Въ контору вскочилъ коренастый малый въ обсаленной кожаной курткѣ. Онъ что-то еще дожевывалъ, вытиралъ ротъ рукавомъ и вихлялся, а сѣрые глаза услужливо спрашивали и сторожили. Живой рукой сгребъ счета, ткнулъ ногой въ печку, смахнулъ со стола рукавомъ и поставилъ табуретку.
− Сей минутъ-съ! Степка, хозяину сообщи!
Чиркнулъ спичкой и услужилъ.
− Пустое дѣло-съ… патка-съ…
− А счета не оплачиваете!
− Будьте покойны-съ, навсегда…
− Дайте-ка… Нѣтъ, вонъ вы ихъ въ книгу сунули…
Уже по одному виду малаго Бѣлкинъ рѣшилъ, что его хотятъ провести. Скривилъ ротъ, вытянулъ первый счетъ и ткнулъ пальцемъ.
− А это что? Марокъ нѣтъ. − И поставилъ крестикъ.
− Странно-съ…
− Это?! Ни одного счета…
Онъ говорилъ строго, съ раздраженiемъ ставилъ крестики, но былъ доволенъ.
− Хозяинъ очень понимающiй… − и малый свернулъ голову на бокъ и слѣдилъ за крестиками.
− Видно…
− А вотъ сами идутъ-съ…
Подъ окномъ прошелъ кто-то въ оленьей дохѣ. Бѣлкинъ ждалъ, что придетъ такой же обсаленный, ядреный и красномордый, а тутъ вдругъ доха и пенснэ. Насторожился.
− Бѣлкинъ, податной инспекторъ.
Непринужденно щелкнулъ портсигаромъ, толстымъ серебрянымъ портсигаромъ съ золотой монограммой.
Рукопожатiемъ оба сказали, что понимаютъ другъ друга, что даже рады встрѣчѣ въ этихъ глухихъ мѣстахъ.
− Очень прiятно, но… зачѣмъ же сюда? Тутъ лабораторiя у меня, анализы… Почему не просилъ? − кинулъ онъ малому. − Виноватъ, вы уже испачкали рукавъ… Сколько разъ говорено − не швырять глюкозу!
− Степка чай пилъ-съ…
− Пожалуйте! Они пьютъ чай съ глюкозой! Удивительный народъ!

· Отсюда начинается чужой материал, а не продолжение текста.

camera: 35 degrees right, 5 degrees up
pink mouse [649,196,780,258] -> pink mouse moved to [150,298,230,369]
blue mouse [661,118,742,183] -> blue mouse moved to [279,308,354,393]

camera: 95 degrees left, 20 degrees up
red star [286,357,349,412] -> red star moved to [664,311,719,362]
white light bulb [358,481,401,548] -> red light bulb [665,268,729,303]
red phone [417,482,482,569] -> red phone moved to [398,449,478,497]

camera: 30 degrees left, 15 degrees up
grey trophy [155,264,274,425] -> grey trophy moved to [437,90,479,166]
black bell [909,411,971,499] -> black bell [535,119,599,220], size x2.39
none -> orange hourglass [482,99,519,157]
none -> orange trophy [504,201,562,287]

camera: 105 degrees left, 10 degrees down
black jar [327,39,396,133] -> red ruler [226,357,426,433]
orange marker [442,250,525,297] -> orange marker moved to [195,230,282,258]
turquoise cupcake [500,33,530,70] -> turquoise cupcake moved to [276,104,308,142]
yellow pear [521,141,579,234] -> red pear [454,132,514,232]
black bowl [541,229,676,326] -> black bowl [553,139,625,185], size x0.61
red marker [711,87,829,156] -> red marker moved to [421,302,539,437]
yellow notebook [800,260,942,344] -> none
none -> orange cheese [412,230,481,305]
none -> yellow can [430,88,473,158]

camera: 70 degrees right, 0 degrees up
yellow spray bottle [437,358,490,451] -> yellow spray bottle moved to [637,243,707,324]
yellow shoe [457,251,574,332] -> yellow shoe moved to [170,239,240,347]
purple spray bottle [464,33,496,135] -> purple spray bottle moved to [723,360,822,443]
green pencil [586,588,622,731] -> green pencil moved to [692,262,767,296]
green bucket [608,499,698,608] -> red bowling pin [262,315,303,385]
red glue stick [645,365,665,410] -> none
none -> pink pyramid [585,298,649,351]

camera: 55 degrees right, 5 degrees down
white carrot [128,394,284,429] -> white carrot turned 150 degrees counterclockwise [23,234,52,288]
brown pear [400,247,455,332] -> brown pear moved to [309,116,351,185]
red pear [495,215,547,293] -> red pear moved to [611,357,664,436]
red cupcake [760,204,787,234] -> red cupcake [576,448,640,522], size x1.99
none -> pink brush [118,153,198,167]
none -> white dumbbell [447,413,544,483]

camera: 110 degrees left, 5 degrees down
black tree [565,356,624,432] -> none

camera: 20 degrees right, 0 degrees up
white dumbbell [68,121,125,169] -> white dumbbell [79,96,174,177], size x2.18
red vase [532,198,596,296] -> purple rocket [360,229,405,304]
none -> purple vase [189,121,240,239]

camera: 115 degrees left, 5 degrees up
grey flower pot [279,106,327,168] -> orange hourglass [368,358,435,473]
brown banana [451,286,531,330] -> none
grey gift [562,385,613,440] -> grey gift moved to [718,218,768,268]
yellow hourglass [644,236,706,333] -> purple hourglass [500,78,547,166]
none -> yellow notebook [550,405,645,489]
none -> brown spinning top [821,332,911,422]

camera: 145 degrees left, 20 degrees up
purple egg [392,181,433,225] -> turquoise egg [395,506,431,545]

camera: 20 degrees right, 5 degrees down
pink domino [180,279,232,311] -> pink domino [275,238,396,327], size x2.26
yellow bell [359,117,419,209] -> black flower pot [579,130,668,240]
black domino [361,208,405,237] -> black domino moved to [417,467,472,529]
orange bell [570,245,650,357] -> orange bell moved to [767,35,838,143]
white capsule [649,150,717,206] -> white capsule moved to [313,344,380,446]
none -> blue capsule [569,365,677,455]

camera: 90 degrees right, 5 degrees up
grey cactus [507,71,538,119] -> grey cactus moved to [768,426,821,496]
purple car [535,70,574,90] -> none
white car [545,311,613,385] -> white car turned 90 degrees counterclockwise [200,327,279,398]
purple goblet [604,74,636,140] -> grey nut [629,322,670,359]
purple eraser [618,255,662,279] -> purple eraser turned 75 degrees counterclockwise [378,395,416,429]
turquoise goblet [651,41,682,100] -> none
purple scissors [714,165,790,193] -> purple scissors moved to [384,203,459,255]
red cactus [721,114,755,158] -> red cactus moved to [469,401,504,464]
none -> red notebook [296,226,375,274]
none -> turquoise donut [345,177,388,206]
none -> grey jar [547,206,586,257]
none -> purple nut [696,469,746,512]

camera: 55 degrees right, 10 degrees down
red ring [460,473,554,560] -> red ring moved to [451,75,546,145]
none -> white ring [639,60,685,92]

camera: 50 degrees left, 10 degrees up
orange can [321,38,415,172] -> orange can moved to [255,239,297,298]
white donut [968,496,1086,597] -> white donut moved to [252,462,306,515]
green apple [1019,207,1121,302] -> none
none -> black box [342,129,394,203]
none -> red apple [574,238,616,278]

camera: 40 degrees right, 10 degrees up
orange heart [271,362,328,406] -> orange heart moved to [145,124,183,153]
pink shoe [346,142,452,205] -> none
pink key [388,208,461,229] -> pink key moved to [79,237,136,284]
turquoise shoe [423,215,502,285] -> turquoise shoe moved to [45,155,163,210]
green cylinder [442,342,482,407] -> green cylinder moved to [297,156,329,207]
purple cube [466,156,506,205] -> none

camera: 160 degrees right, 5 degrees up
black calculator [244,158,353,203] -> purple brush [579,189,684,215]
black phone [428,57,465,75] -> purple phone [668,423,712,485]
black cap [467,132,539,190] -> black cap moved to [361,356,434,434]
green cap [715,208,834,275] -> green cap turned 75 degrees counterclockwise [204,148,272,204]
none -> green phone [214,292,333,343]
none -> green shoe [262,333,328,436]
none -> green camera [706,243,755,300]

Бѣлкинъ тоже сдѣлалъ удивленное лицо, хотя ясно и не представлялъ, можно ли пить чай съ глюкозой.
− Степанъ, пальто барину.
Бѣлкинъ потянулъ за портфелемъ.
− Не безпокойтесь. Степанъ.
III.
Пошли заводскимъ дворомъ, мимо каменнаго сарая. Раскинувъ широкiя творила, смотрѣлъ онъ въ мутный свѣтъ чернымъ нутромъ, въ которомъ что-то всхлипывало и вздыхало. У входа, на холоду, обвязанныя Тряпьемъ бабы мѣшали веслами въ огромныхъ чанахъ что-то густое и желтое.